By Mikael Holter
The Nordic country will cut production by 250,000 barrels a day in June and 134,000 barrels in the second half of the year, the Petroleum and Energy Ministry said late on Wednesday. That’s based on a reference daily production of 1.86 million barrels that accounts for the giant Johan Sverdrup field’s outperformance.
It’s the first time Norway is a part of coordinated international efforts to cut output since 2002, a sign of how brutal the market rout is for producing nations that are simultaneously grappling with the coronavirus pandemic. The oil market has descended into chaos despite this month’s OPEC+ agreement to reduce production by a record, with U.S. prices going into negative territory for the first time and the North Sea Brent benchmark falling to more than 20-year lows.
“We are currently facing an unprecedented situation in the oil market,” Petroleum and Energy Minister Tina Bru said in the statement.
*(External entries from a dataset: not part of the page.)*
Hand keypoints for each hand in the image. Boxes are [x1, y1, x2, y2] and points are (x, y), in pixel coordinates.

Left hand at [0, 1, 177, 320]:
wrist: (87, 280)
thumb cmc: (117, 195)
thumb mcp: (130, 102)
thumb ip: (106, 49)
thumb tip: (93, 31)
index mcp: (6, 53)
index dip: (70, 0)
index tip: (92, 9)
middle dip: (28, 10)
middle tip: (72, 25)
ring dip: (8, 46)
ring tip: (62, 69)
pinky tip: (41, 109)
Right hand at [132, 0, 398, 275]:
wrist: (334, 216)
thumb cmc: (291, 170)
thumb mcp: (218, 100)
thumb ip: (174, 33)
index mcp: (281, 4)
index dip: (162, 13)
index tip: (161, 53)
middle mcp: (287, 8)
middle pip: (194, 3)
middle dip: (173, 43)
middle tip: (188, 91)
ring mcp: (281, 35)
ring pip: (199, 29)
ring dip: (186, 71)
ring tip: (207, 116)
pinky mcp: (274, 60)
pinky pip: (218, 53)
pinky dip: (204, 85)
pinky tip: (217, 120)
The decision “has been made on an independent basis and with Norwegian interests at heart,” she said.
Norway isn’t a part of the OPEC+ deal, but had said it would consider a unilateral cut to help the broader effort to stabilize markets roiled by a plunge in demand because of the coronavirus pandemic. The country’s oil industry and the government’s income from production are suffering badly from the rout, and Norway is expected to withdraw record amounts from its sovereign wealth fund to cover emergency spending this year.
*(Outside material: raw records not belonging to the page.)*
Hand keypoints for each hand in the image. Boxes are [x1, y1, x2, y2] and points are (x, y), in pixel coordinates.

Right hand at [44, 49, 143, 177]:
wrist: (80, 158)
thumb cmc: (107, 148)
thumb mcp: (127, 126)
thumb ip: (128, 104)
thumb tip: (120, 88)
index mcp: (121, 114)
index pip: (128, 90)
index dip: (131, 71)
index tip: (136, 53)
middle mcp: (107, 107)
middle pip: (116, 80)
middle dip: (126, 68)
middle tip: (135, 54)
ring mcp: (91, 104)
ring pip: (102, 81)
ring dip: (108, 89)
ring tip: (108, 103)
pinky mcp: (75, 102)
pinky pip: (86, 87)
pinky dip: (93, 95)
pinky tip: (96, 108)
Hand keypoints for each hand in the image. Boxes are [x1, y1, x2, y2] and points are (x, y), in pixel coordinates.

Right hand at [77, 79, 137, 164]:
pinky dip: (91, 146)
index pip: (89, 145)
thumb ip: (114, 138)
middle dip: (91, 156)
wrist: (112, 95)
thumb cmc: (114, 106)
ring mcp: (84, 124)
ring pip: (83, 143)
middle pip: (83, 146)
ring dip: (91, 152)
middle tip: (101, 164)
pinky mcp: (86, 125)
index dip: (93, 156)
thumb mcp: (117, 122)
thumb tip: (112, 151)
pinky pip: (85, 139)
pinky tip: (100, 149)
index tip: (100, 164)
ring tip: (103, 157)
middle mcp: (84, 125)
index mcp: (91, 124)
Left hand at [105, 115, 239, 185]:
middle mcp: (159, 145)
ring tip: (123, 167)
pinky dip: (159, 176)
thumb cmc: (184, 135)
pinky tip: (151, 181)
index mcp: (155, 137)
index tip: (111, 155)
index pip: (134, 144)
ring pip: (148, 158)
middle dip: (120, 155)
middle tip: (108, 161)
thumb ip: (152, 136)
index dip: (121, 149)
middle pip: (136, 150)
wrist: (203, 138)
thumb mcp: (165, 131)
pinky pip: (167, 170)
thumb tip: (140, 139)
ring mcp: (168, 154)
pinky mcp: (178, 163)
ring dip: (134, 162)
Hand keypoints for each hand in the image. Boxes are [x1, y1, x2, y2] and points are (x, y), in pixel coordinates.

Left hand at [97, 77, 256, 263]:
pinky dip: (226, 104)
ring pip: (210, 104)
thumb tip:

Norway produced 1.68 million barrels of oil in March, or less than 2% of the world total. The country’s output is rising this year and was set to increase further thanks to Sverdrup, which started in October.
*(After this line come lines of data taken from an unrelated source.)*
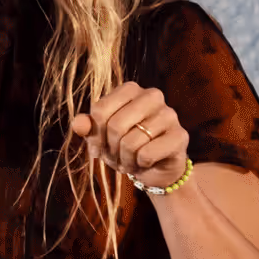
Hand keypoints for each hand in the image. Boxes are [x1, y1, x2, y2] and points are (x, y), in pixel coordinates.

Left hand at [70, 81, 189, 186]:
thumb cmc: (124, 147)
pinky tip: (145, 162)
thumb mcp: (101, 137)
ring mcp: (169, 114)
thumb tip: (78, 124)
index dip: (95, 134)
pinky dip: (140, 164)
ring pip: (130, 142)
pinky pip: (147, 154)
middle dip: (110, 148)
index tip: (100, 146)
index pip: (100, 110)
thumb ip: (88, 127)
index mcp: (130, 90)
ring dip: (124, 160)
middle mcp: (152, 96)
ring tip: (130, 160)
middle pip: (115, 125)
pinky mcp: (180, 136)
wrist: (155, 168)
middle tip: (116, 156)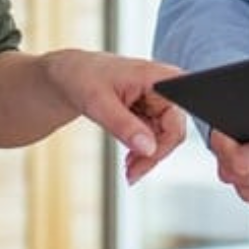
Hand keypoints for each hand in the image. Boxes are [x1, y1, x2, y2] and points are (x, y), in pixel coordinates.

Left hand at [41, 50, 188, 182]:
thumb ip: (124, 125)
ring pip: (164, 141)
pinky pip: (154, 141)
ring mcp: (159, 103)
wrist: (71, 76)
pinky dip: (141, 153)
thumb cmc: (83, 77)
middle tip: (132, 172)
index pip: (177, 119)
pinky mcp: (151, 114)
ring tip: (128, 168)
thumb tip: (147, 147)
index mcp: (161, 77)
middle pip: (173, 133)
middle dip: (153, 156)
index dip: (165, 142)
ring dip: (146, 158)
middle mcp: (166, 89)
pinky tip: (129, 158)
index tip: (144, 157)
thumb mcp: (99, 102)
The ministry’s reference production is based on information provided by companies. It’s been adjusted for the delay of maintenance halts due to the coronavirus and for higher-than-expected production from Sverdrup, which reached maximum capacity of 470,000 barrels a day in April, Lundin Energy AB said Thursday.
Coupled with the effect of some delayed field startups to 2021, the cuts will mean that Norway’s daily oil production in December will be 300,000 barrels lower than companies had previously planned, the ministry said. The delayed fields are Yme, Martin Linge, Njord, Hyme, Bauge and Tor, it said.
The cuts will be implemented by granting revised permits. The oil companies will be consulted, and the cut will “be fairly distributed between the fields and thereby between companies,” Bru said. The cuts will be effective until the end of the year.
Gas and condensate fields won’t be affected, and some mature oil fields will be exempt, the ministry said.
The OPEC+ alliance agreed to cut 9.7 million barrels in daily production in the biggest such effort ever. On top of that, other producers such as the U.S., Brazil and Canada are expected to contribute with a reduction of 5 million barrels, but that will come as a result of declines due to lower prices, and will take months to materialize.
Yet, the deal doesn’t come close to compensating for the loss in consumption brought on by government measures to slow the pandemic, which are set to create a global recession of historic proportions.
Norway, one of the world’s wealthiest countries, repeatedly declined invitations to join OPEC+ meetings during the previous downturn that started in 2014.